▶ **EXERCISE GOAL**
Every entry that follows must be written out exactly, apart from its pictures.

(Version comparison data)
Content starts

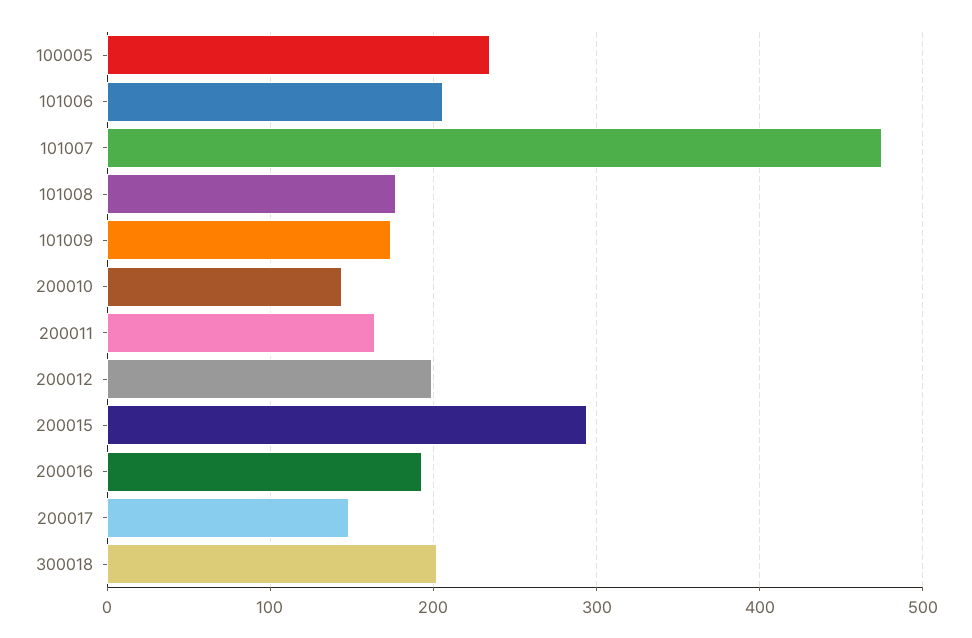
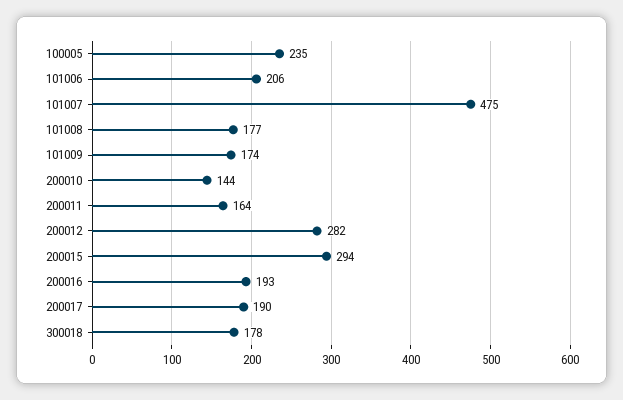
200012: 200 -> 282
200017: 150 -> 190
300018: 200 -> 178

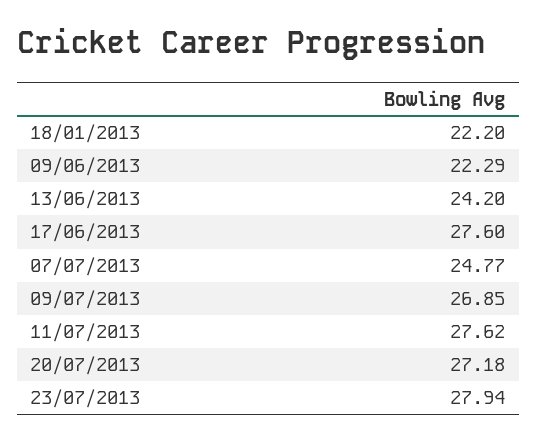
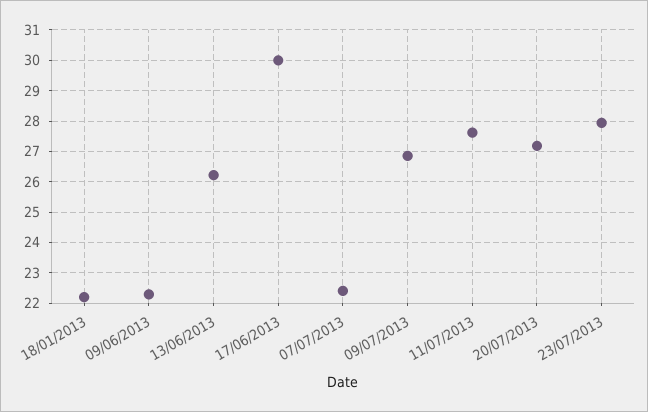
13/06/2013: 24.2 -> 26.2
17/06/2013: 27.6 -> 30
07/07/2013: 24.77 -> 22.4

Content ends

▶ **EXERCISE ANSWER**
200012: 200 -> 282
200017: 150 -> 190
300018: 200 -> 178

13/06/2013: 24.2 -> 26.2
17/06/2013: 27.6 -> 30
07/07/2013: 24.77 -> 22.4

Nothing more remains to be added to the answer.